In conclusione, le tireopatie non appaiono complessivamente un elemento clinico alla base di un quadro più severo nell’infezione da SARS-CoV-2, né di una maggiore mortalità; solamente le specifiche coorti di pazienti sopra descritte richiedono un monitoraggio più stretto per rischio aumentato di forme gravi. Il COVID-19 si pone inoltre come probabile trigger immune per la comparsa di patologie di interesse endocrinologico e può causare, in una percentuale significativa di pazienti, una tireotossicosi durante il corso dell’infezione.

Il diabete mellito è complessivamente associato a un maggiore rischio di infezione severa e mortalità da SARS-CoV-2. Non bisogna trascurare, inoltre, che i pazienti con diabete sono in genere più anziani, presentano frequentemente numerose comorbidità, tra le quali spiccano ipertensione, malattie cardiovascolari, cerebrovascolari, obesità. Tutto ciò impone di prestare particolare attenzione a questa categoria di pazienti, anche se con sintomi di infezione moderati, e di riservare particolare interesse al controllo glicemico.

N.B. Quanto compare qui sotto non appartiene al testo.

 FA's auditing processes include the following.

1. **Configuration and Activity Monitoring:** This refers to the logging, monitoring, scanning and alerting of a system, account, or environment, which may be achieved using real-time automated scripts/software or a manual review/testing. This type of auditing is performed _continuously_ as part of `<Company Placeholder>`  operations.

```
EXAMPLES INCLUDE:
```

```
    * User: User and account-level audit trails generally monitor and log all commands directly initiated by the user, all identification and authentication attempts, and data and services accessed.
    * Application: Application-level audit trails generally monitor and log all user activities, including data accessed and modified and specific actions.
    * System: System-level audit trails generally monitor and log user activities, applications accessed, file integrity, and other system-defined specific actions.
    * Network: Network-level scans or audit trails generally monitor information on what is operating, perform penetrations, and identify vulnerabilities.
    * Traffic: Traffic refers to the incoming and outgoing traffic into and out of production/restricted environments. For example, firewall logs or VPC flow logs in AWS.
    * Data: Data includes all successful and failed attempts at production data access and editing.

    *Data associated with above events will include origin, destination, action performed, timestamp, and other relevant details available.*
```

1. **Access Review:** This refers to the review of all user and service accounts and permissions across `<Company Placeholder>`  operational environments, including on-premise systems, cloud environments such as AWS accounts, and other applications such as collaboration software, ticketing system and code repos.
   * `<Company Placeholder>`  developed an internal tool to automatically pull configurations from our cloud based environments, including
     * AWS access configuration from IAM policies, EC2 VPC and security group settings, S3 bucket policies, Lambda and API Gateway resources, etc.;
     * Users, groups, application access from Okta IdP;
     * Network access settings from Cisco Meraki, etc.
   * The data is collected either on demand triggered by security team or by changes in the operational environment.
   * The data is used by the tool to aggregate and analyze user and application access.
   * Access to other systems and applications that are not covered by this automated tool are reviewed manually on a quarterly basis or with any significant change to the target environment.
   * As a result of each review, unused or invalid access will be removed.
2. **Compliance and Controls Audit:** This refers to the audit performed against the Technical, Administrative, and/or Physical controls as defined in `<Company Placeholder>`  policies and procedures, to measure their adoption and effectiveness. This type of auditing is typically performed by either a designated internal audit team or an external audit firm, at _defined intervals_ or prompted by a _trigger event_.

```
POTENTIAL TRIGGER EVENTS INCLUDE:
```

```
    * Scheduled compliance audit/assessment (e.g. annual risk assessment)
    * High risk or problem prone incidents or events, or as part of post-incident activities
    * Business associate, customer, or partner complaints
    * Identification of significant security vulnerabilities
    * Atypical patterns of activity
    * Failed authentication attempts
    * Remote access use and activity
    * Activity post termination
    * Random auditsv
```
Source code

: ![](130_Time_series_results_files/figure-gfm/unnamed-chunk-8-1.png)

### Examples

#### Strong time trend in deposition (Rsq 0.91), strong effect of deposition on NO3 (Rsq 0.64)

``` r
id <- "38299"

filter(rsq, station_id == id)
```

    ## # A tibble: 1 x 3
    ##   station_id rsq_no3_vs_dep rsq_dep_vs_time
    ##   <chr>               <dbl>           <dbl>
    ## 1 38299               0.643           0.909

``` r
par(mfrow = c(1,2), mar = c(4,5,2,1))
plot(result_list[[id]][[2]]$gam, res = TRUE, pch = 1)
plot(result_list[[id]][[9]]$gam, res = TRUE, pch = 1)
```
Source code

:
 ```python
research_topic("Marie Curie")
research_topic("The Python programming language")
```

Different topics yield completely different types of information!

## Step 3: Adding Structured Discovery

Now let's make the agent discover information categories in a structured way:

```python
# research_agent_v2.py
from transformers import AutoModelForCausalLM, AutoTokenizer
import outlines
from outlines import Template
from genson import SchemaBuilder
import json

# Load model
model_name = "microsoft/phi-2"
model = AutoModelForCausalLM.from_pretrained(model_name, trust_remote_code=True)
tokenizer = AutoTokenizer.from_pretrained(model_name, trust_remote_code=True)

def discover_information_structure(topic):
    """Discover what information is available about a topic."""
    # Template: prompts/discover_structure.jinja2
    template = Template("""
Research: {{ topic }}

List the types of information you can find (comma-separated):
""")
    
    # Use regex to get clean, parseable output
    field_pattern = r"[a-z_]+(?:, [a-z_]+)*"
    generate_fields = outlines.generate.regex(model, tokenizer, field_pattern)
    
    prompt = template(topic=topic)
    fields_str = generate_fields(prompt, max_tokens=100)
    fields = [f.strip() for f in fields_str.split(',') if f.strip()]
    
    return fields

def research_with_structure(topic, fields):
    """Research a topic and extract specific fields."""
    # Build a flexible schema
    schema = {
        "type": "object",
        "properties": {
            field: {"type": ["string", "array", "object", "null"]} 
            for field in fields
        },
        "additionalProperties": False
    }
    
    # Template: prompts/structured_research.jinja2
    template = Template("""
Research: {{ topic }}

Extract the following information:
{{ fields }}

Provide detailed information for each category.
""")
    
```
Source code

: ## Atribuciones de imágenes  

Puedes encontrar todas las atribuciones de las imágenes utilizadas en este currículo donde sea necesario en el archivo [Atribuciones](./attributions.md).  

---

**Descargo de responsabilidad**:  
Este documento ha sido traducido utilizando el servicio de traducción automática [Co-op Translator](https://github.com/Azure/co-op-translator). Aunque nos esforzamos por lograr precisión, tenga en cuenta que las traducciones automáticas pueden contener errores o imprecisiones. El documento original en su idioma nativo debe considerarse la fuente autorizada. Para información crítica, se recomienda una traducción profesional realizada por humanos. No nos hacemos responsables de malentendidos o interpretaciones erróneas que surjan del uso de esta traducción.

In relazione al ruolo svolto dalla vitamina D nella regolazione del sistema immunitario si può concludere che i soggetti con livelli deficitari della stessa sono esposti a un maggiore rischio di contrarre l’infezione da SARS-CoV-2, a quadri polmonari più severi e a una maggiore mortalità correlata. Saranno necessari, invece, ulteriori studi per chiarire il ruolo della supplementazione di vitamina D in tali pazienti, in quanto i trials sinora condotti hanno mostrato risultati contrastanti.